O mnie
Dlaczego opowiadam swoją historię?
Bo wiem, jak wygląda bezsilność
Wiem, jak smakuje wstyd
I jak boli ciało, które przestaje współpracować
Przez lata żyłam w przekonaniu, że jeśli tylko będę wystarczająco zdyscyplinowana — wszystko się ułoży. Diety, treningi, lekarze, suplementy, terapie… Próbowałam wszystkiego.
Zawodowo przeprowadzałam transformacje w wielkich korporacjach. Umiałam zmieniać całe systemy. Tylko siebie nie potrafiłam.
Zmagałam się z otyłością, zaburzeniami hormonalnymi i chronicznym zmęczeniem. A do tego z „niewyjaśnioną niepłodnością”. Lekarze rozkładali ręce. Raz słyszałam, że „muszę schudnąć”. Innym razem, że „wszystko jest dobrze”. A w środku nic nie było dobrze.
Byłam wyczerpana. Zrezygnowana.
Zaczynałam wierzyć, że po prostu nie zasługuję na to, by czuć się dobrze
Moja droga do zmiany
Na dietę ketogeniczną trafiłam przypadkiem. Nie po to, żeby schudnąć. Nie po to, żeby znowu „coś próbować”. Chciałam tylko przestać chorować. Moje ciało było zniszczone: infekcje, antybiotyki, leki, hormony – błędne koło, które rozłożyło mnie na łopatki.
Kiedy przeczytałam o „zagłodzeniu patogenów” przez wykluczenie węglowodanów, pomyślałam: „a co mi szkodzi”. Tak trafiłam na keto.

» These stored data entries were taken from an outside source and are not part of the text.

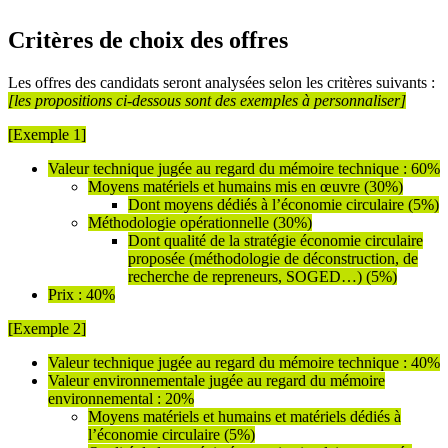
Critères de choix des offres
Les offres des candidats seront analysées selon les critères suivants :
[les propositions ci-dessous sont des exemples à personnaliser]
[Exemple 1]
Valeur technique jugée au regard du mémoire technique : 60%
Moyens matériels et humains mis en œuvre (30%)
Dont moyens dédiés à l’économie circulaire (5%)
Méthodologie opérationnelle (30%)
Dont qualité de la stratégie économie circulaire
proposée (méthodologie de déconstruction, de
recherche de repreneurs, SOGED…) (5%)
Prix : 40%
[Exemple 2]
Valeur technique jugée au regard du mémoire technique : 40%
Valeur environnementale jugée au regard du mémoire
environnemental : 20%
Moyens matériels et humains et matériels dédiés à
l’économie circulaire (5%)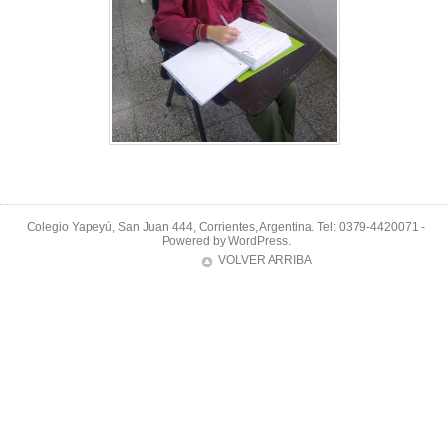
Colegio Yapeyú, San Juan 444, Corrientes, Argentina. Tel: 0379-4420071 -
Powered by
WordPress
.
VOLVER ARRIBA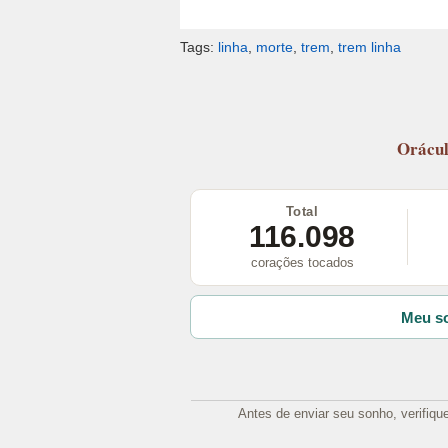
Tags:
linha
,
morte
,
trem
,
trem linha
Orácu
Total
116.098
corações tocados
Meu so
Antes de enviar seu sonho, verifiqu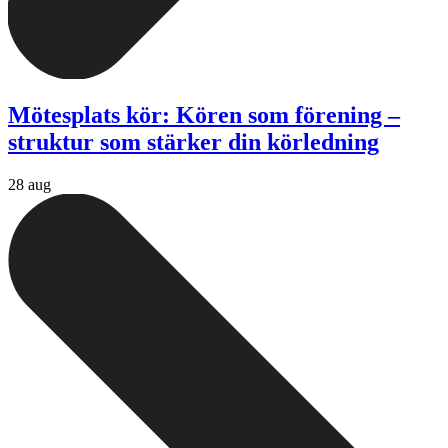
Mötesplats kör: Kören som förening –
struktur som stärker din körledning
28 aug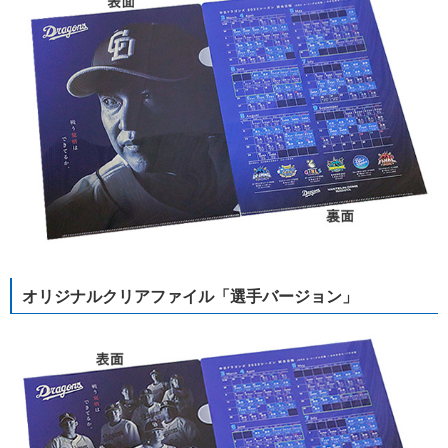
オリジナルクリアファイル「選手バージョン」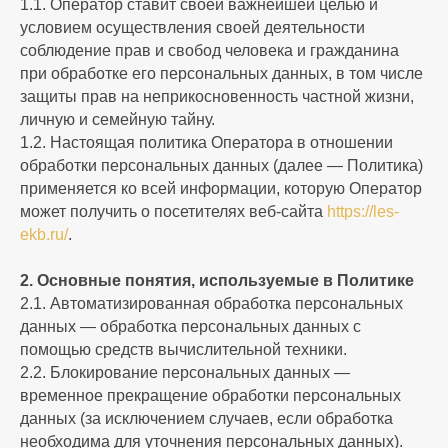
1.1. Оператор ставит своей важнейшей целью и
условием осуществления своей деятельности
соблюдение прав и свобод человека и гражданина
при обработке его персональных данных, в том числе
защиты прав на неприкосновенность частной жизни,
личную и семейную тайну.
1.2. Настоящая политика Оператора в отношении
обработки персональных данных (далее — Политика)
применяется ко всей информации, которую Оператор
может получить о посетителях веб-сайта
https://les-
ekb.ru/
.
2. Основные понятия, используемые в Политике
2.1. Автоматизированная обработка персональных
данных — обработка персональных данных с
помощью средств вычислительной техники.
2.2. Блокирование персональных данных —
временное прекращение обработки персональных
данных (за исключением случаев, если обработка
необходима для уточнения персональных данных).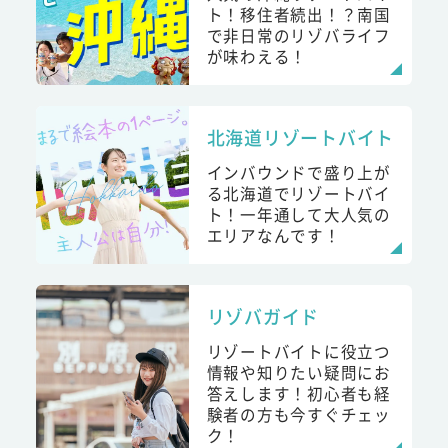
ト！移住者続出！？南国
で非日常のリゾバライフ
が味わえる！
北海道リゾートバイト
インバウンドで盛り上が
る北海道でリゾートバイ
ト！一年通して大人気の
エリアなんです！
リゾバガイド
リゾートバイトに役立つ
情報や知りたい疑問にお
答えします！初心者も経
験者の方も今すぐチェッ
ク！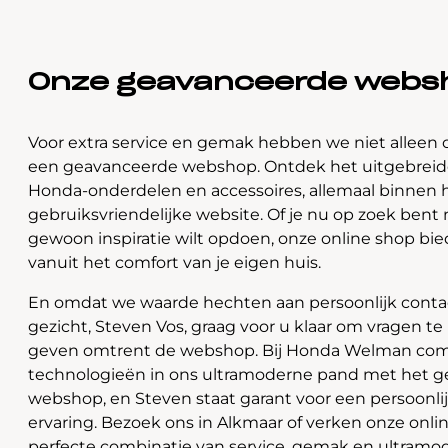
Onze geavanceerde webs
Voor extra service en gemak hebben we niet alleen 
een geavanceerde webshop. Ontdek het uitgebreide
Honda-onderdelen en accessoires, allemaal binnen 
gebruiksvriendelijke website. Of je nu op zoek bent 
gewoon inspiratie wilt opdoen, onze online shop bi
vanuit het comfort van je eigen huis.
En omdat we waarde hechten aan persoonlijk contac
gezicht, Steven Vos, graag voor u klaar om vragen t
geven omtrent de webshop. Bij Honda Welman com
technologieën in ons ultramoderne pand met het 
webshop, en Steven staat garant voor een persoonli
ervaring. Bezoek ons in Alkmaar of verken onze onlin
perfecte combinatie van service, gemak en ultramo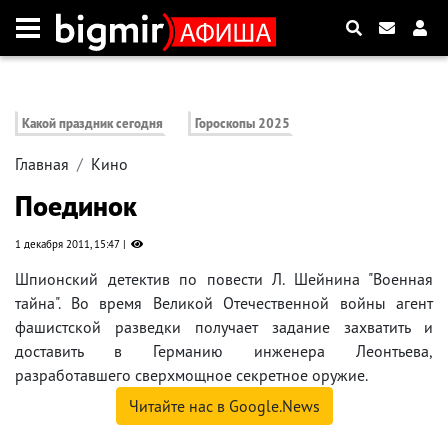
Какой праздник сегодня
Гороскопы 2025
Главная
Кино
Поединок
1 декабря 2011, 15:47
Шпионский детектив по повести Л. Шейнина "Военная
тайна". Во время Великой Отечественной войны агент
фашистской разведки получает задание захватить и
доставить в Германию инженера Леонтьева,
разработавшего сверхмощное секретное оружие.
Читайте нас в Google.News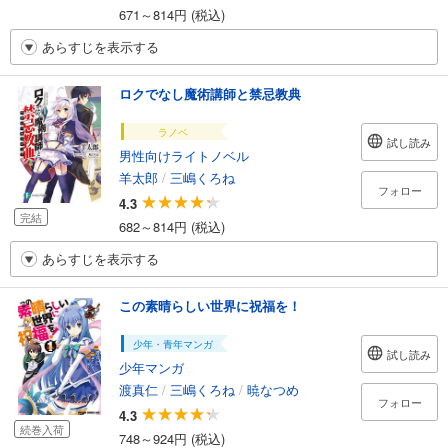
671～814円 (税込)
あらすじを表示する
ロクでなし魔術講師と禁忌教典
ラノベ
試し読み
男性向けライトノベル
羊太郎
/
三嶋くろね
フォロー
4.3
完結
682～814円 (税込)
あらすじを表示する
この素晴らしい世界に祝福を！
少年・青年マンガ
試し読み
少年マンガ
渡真仁
/
三嶋くろね
/
暁なつめ
フォロー
4.3
続巻入荷
748～924円 (税込)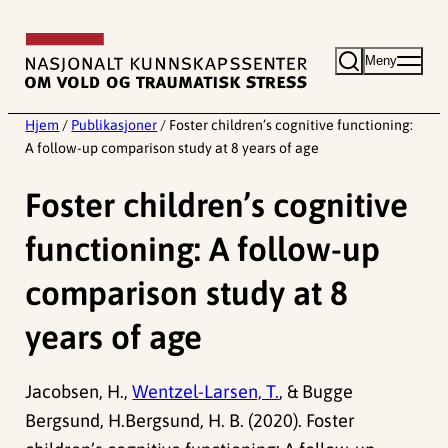
Hopp
til
Meny
innhold
Hjem
/
Publikasjoner
/
Foster children’s cognitive functioning:
A follow-up comparison study at 8 years of age
Foster children’s cognitive
functioning: A follow-up
comparison study at 8
years of age
Jacobsen, H.,
Wentzel-Larsen, T.
, & Bugge
Bergsund, H.Bergsund, H. B. (2020). Foster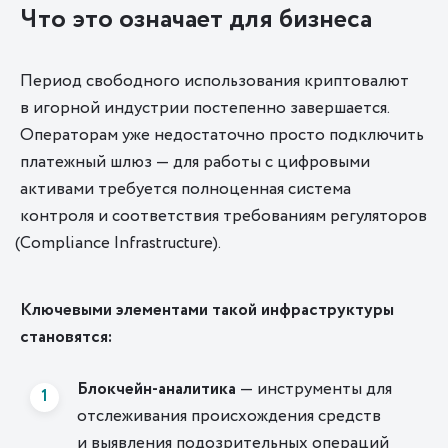
Что это означает для бизнеса
Период свободного использования криптовалют
в игорной индустрии постепенно завершается.
Операторам уже недостаточно просто подключить
платежный шлюз — для работы с цифровыми
активами требуется полноценная система
контроля и соответствия требованиям регуляторов
(
Compliance Infrastructure).
Ключевыми элементами такой инфраструктуры
становятся:
Блокчейн
-аналитика
— инструменты для
отслеживания происхождения средств
и выявления подозрительных операций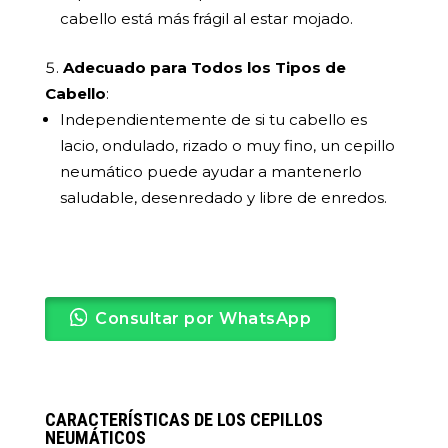
cabello está más frágil al estar mojado.
Adecuado para Todos los Tipos de
Cabello
:
Independientemente de si tu cabello es
lacio, ondulado, rizado o muy fino, un cepillo
neumático puede ayudar a mantenerlo
saludable, desenredado y libre de enredos.
Consultar por WhatsApp
CARACTERÍSTICAS DE LOS CEPILLOS
NEUMÁTICOS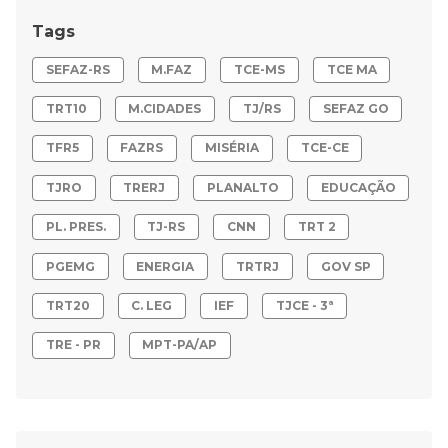
Tags
SEFAZ-RS
M.FAZ
TCE-MS
TCE MA
TRT10
M.CIDADES
TJ/RS
SEFAZ GO
TFR5
FAZRS
MISÉRIA
TCE-CE
TJRO
TRERJ
PLANALTO
EDUCAÇÃO
PL. PRES.
TJ-RS
CNN
TRT 2
PGEMG
ENERGIA
TRTRJ
GOV SP
TRT20
C. LEG
IEF
TJCE - 3ª
TRE - PR
MPT-PA/AP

Zaczęłam uczyć się, weryfikować źródła, czytać publikacje naukowe. Zamiast kolejnej diety znalazłam spokój.
Organizm powoli zaczął się wyciszać. Zniknęły infekcje. Zregenerował się cykl. Waga spadała bez głodówek. I wtedy, kiedy już przestaliśmy się starać, wydarzył się cud biologicznej równowagi. Naturalna, zdrowa ciąża. W wieku 39 lat.